The Mind A Prey To False Associations





Sometimes a nurse reminds a patient of some one in the past who has

complicated her life in an unhappy way, so she distrusts or dreads her

or is made constantly uncomfortable in her presence. In such a case, if

the nurse reports her patient as resistive, or fearful or cringing, or

distrustful, she is really misrepresenting her; for under another's care

that patient may show an entirely opposite reaction.

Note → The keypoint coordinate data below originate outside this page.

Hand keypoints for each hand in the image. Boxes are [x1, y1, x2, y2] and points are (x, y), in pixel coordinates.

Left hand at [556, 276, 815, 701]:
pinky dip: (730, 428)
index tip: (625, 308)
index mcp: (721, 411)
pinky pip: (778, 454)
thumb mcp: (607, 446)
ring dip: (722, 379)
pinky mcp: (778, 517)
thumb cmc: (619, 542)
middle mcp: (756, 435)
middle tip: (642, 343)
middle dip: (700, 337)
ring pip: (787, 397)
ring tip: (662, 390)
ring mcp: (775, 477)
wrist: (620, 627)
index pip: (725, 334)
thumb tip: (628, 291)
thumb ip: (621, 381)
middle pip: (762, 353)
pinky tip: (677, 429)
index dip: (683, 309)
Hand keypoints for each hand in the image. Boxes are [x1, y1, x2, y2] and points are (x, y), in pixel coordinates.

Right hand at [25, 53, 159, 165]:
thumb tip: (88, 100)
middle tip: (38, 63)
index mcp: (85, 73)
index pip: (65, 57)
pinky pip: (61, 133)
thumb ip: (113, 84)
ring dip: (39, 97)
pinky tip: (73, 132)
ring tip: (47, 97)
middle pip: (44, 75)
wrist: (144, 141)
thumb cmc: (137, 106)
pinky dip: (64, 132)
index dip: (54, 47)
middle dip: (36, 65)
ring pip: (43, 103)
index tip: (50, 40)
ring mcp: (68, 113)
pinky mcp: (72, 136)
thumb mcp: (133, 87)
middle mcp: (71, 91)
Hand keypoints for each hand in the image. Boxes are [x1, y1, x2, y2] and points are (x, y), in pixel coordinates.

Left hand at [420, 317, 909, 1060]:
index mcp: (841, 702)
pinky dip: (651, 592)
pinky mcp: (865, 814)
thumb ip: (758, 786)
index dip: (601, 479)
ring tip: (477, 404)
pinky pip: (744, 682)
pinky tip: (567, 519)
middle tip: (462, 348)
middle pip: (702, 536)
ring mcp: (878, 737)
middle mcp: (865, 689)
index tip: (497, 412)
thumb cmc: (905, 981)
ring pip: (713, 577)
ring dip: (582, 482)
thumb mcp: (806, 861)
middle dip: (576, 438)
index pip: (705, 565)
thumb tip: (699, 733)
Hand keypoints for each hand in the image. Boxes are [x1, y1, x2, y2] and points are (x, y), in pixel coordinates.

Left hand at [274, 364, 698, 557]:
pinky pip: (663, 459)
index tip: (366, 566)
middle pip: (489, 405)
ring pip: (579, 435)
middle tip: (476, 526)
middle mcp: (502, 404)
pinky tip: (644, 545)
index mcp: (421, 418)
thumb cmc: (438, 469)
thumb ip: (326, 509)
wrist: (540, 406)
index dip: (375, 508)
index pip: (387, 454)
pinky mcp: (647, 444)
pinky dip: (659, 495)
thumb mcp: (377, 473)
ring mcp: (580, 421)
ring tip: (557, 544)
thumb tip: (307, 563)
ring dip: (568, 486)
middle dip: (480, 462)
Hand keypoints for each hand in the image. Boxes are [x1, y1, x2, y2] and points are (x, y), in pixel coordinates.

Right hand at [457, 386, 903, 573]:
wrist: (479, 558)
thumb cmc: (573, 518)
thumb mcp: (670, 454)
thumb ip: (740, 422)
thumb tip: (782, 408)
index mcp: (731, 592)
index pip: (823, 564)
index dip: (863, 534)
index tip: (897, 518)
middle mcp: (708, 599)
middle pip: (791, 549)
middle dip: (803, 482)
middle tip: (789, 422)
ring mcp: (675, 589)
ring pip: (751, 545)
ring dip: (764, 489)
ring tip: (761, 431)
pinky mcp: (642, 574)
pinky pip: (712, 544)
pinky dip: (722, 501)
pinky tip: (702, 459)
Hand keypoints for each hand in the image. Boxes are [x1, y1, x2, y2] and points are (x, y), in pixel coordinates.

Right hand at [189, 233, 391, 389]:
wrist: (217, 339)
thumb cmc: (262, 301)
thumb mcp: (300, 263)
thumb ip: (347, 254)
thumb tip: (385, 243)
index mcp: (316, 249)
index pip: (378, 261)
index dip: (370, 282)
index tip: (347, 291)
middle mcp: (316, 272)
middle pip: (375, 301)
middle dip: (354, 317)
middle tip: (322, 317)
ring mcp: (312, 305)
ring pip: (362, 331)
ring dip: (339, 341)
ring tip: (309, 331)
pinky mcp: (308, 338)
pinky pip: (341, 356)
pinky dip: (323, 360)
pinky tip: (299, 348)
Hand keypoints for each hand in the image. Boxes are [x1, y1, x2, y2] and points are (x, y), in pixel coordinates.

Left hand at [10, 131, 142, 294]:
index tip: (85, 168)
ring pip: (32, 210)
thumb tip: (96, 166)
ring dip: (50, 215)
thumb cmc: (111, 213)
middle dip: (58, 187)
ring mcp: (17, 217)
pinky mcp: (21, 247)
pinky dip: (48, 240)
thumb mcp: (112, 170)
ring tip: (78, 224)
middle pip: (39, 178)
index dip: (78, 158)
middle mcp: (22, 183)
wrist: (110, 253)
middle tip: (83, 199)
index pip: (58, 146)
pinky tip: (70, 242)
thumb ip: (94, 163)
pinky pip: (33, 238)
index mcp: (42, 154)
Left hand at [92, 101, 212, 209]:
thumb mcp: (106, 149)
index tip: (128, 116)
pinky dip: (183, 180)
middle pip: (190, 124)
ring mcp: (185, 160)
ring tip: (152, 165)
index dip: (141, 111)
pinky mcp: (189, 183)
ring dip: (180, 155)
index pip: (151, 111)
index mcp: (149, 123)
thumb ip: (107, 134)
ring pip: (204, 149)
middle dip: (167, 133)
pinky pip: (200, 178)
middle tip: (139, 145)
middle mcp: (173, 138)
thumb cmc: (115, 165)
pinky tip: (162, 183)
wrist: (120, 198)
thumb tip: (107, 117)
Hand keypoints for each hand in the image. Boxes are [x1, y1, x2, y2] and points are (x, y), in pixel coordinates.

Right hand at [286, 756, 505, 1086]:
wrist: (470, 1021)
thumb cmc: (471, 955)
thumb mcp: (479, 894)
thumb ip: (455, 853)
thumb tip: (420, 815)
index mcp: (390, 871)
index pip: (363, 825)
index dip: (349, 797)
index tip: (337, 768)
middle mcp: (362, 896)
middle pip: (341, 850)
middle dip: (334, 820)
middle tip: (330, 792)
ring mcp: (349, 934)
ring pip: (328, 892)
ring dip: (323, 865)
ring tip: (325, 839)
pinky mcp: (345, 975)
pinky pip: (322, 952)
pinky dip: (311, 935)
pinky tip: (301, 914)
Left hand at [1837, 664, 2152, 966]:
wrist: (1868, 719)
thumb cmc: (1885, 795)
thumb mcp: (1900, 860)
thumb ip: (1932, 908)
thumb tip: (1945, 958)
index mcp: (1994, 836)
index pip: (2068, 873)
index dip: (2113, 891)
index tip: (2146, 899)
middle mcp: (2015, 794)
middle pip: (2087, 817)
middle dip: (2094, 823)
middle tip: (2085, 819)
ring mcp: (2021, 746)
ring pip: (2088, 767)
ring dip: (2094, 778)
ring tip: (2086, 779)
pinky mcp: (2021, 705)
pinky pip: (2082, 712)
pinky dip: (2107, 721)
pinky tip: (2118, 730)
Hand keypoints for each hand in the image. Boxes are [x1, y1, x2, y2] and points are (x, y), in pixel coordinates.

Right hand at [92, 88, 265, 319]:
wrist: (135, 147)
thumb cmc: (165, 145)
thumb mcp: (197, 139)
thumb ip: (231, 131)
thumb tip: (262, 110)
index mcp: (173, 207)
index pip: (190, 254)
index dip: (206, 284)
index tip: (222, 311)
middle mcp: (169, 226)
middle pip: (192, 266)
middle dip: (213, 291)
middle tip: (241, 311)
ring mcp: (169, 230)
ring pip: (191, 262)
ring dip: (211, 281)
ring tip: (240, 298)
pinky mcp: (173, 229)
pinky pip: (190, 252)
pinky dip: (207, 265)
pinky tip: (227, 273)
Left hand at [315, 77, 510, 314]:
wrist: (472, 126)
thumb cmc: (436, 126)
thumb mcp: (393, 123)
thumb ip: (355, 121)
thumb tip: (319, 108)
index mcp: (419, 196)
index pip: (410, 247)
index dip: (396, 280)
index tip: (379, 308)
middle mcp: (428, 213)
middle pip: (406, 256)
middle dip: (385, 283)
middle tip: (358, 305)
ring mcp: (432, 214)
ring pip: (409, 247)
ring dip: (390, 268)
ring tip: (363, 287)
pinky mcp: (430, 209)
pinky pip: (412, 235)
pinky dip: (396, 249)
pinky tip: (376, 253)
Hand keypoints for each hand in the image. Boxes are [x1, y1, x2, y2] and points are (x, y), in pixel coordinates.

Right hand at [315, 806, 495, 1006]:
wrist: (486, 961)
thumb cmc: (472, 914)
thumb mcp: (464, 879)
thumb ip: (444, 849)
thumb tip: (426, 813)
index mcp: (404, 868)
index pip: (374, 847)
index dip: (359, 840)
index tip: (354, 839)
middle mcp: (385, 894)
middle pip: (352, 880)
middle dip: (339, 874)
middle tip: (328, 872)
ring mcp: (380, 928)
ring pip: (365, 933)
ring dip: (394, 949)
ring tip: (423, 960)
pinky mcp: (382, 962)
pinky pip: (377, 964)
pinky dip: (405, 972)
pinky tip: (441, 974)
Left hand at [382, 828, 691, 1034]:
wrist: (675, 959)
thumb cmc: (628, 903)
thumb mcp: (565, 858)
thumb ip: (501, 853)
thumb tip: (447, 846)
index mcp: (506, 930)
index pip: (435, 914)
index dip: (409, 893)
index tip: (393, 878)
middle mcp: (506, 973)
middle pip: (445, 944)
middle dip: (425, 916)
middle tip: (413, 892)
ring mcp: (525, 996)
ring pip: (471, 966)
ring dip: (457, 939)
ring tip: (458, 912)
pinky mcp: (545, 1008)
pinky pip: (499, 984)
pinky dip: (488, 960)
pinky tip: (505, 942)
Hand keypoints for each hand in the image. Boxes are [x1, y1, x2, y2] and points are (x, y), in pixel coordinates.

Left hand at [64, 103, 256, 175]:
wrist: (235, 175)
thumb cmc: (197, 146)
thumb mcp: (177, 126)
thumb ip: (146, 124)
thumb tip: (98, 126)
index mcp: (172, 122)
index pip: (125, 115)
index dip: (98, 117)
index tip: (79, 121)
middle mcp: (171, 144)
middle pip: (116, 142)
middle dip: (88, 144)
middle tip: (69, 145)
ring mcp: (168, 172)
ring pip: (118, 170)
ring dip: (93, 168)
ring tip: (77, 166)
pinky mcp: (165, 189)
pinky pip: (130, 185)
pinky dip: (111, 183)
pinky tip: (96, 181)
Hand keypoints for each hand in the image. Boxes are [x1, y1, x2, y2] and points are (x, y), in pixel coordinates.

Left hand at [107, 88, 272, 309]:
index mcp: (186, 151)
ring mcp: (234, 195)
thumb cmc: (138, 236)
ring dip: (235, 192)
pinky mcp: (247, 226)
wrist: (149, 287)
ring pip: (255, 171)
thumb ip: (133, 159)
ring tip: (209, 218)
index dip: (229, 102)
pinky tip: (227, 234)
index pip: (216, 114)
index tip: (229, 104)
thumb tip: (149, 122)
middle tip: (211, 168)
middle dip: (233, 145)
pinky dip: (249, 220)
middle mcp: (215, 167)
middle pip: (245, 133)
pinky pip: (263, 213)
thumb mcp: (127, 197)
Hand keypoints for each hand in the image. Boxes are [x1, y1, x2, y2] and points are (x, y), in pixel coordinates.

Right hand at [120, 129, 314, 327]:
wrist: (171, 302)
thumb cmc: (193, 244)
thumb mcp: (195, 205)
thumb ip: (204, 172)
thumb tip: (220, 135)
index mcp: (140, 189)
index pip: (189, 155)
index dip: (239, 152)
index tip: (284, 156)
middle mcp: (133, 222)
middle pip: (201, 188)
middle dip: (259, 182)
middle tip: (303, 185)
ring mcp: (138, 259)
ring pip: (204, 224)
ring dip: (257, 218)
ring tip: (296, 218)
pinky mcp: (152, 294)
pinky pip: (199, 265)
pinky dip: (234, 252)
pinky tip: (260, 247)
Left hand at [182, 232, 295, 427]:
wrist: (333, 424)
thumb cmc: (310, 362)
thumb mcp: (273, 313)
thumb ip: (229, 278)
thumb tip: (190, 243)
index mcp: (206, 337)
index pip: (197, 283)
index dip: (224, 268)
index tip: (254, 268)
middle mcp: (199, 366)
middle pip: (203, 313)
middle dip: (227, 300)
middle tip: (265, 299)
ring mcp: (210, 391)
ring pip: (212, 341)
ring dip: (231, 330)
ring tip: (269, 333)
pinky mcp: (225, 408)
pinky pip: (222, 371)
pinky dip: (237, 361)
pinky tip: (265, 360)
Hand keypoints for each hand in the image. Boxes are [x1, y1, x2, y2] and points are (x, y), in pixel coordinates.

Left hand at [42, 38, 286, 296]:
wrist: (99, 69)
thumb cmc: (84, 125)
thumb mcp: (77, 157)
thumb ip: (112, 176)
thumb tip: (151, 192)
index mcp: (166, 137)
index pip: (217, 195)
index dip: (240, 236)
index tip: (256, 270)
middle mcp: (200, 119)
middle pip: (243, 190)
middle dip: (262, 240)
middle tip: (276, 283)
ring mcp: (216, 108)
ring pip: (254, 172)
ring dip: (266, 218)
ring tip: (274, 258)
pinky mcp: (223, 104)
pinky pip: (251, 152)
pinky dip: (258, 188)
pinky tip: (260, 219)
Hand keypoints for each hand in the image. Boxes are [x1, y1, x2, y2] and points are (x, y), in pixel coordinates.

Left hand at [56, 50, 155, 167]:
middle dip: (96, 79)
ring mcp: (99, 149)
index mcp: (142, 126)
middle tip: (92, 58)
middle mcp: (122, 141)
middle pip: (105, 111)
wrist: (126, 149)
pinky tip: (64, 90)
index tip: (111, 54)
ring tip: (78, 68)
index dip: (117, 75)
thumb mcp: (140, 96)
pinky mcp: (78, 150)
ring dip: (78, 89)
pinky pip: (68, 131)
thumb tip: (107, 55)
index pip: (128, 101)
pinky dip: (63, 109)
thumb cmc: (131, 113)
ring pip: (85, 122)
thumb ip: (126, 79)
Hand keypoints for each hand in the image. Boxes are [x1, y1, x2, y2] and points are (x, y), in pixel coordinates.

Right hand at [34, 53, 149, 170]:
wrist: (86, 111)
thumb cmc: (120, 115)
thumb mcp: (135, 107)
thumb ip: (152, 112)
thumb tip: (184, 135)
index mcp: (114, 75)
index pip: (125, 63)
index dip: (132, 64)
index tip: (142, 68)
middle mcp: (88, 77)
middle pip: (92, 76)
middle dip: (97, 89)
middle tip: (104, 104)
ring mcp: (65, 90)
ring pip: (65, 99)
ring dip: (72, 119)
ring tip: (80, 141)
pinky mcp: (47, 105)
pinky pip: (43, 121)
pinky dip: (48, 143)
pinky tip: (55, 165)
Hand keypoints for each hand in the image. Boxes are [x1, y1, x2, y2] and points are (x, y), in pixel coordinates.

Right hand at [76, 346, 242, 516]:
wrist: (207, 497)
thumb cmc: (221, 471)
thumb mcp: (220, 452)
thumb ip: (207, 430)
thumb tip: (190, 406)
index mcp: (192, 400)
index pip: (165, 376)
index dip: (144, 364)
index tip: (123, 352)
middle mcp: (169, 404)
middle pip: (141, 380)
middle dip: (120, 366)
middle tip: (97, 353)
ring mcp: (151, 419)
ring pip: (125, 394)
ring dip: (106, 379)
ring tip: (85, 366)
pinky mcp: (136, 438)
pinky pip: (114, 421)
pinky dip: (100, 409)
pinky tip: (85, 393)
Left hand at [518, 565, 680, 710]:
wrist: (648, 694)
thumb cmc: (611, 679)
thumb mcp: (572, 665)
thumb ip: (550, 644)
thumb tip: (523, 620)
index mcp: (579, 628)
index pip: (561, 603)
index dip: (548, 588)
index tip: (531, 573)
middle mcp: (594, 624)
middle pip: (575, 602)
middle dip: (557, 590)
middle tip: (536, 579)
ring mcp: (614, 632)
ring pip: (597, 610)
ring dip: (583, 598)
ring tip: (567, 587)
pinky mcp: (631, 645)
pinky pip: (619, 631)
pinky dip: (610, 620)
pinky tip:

The nurse can only sense the strength of the influence of heredity and

environment and habit of thought, which would give the explanation of

many things in her patient's attitude. Nor can she realize just what

shade of meaning certain phrases and words have for her charge. To the

nervously overwrought person the most innocent reference--father,

sister, wife, home--may bring concepts that are unbearable. The

association of the word may make for deep unhappiness, of which the

nurse knows nothing. But she can learn that all these things do

influence attitude, can appreciate the difficulty of her patient's

effort at adjustment, and do all in her power to make that adjustment

possible. If the patient is reasonable she can appeal to her reason. If

she is too sick for that, the nurse can use happy suggestions. If the

mind is deluded and obsessed she can use firm kindness. She can learn

what loss of privileges will affect the rude and unco-operative patient,

and may be allowed to try that. She can sometimes help the patient to

self-control by making her realize that after each outburst she will be

constructively ignored.



But the point we wish to make is this: There are some sick reactions

which the nurse, if she recognizes as such, can help the patient to

transform into wholesome ones. At the very least the wise nurse can

learn to simplify her own difficulties by accepting the unpleasant

patient as possibly the result of her illness, and refusing to allow her

trying attitude to get on her nerves. The patient may be reacting

normally to the stimulus her untrained and toxic brain received. And

when the nurse can see into the other's mental workings, get her point

of view, she is ready to give fundamental help.